How Your Brain Works: The Power of Attention

person looking through a magnifying glass

Attention is perhaps the least appreciated aspect of intentional learning…

In short, we consciously learn what we pay attention to. The corollary is that we do not consciously learn what we don’t pay attention to. When we are not paying attention, we are extremely vulnerable to learning certain things unconsciously. When we are not paying attention, we are at the mercy of another form of learning: conditioning… And we are as vulnerable to being trained as Pavlov’s dogs and Skinner’s pigeons.

The Challenge of Attention

Directing our attention to the right things is tough in a world were we are conditioned to be passive consumers of information. Paying attention to the right things is one of the most difficult things we can do with our brains…

For at least three reasons:

  • There are lots of things vying for our attention: external sights and sounds, bodily sensations, and internal thoughts, memories, emotions.
  • It takes experience and insight to know what to pay attention to.
  • Focused attention requires lots of mental energy and can be absolutely exhausting.

The Limits of Attention

We are only human. And our attention, like all of our other capabilities, has its limitations:

  • Our attention is always selective. There is always far more information available to us than we can attend to at one time.
  • Our capacity for paying attention has two aspects: 1) the amount of stuff we can attend to and 2) the amount of time we can maintain our concentration.
  • Our attention can be viewed as having two dimensions: breadth and depth. Our attention can be wide and shallow or narrow and deep or anything in between. In other words, we can trade breadth for depth and vice versa but we can never maximize both.
  • If we pay attention to many things at once, we have less capacity to attend to the details about each individual thing.
  • If we pay attention to one thing at a time, we have the capacity to attend to it in more detail, but lose the capacity to notice other things.
  • Our attention must be selective and tailored to the task at hand in terms of breadth and depth, enabling us to be receptive at the level of detail we are trying to learn.
  • Focusing attention is very hard mental work that will wear you out. When you get tired, be sure to give yourself a break in order to recharge your batteries!

A Fascinating Example of Attention

A must-see, eye-opening demonstration of the power of attention…

An additional point to be made regarding the limits of our attention is that we see with our brain, not just with our eyes…. so much so that our brains can render us blind despite the fact that light is hitting our retinas!

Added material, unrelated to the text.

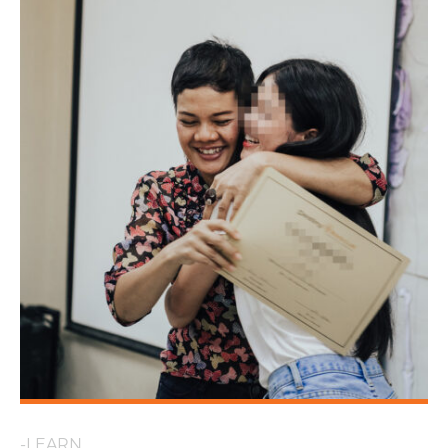
-LEARN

Implications for Students and Teachers

  • Always have a clear goal in mind: What am I going to pay attention to today?
  • Focus on learning one thing at a time.
  • A great teacher will direct your attention to things you might not otherwise notice.
  • Studying is pointless if one is not prepared to concentrate. Concentration is hard work that cannot be done properly when you are tired, stressed, or distracted.
  • Focused attention is hard mental labor. Take a break when you get tired.
  • Years of mindless mechanical practice is worthless compared to one minute of focused, meaningful attention.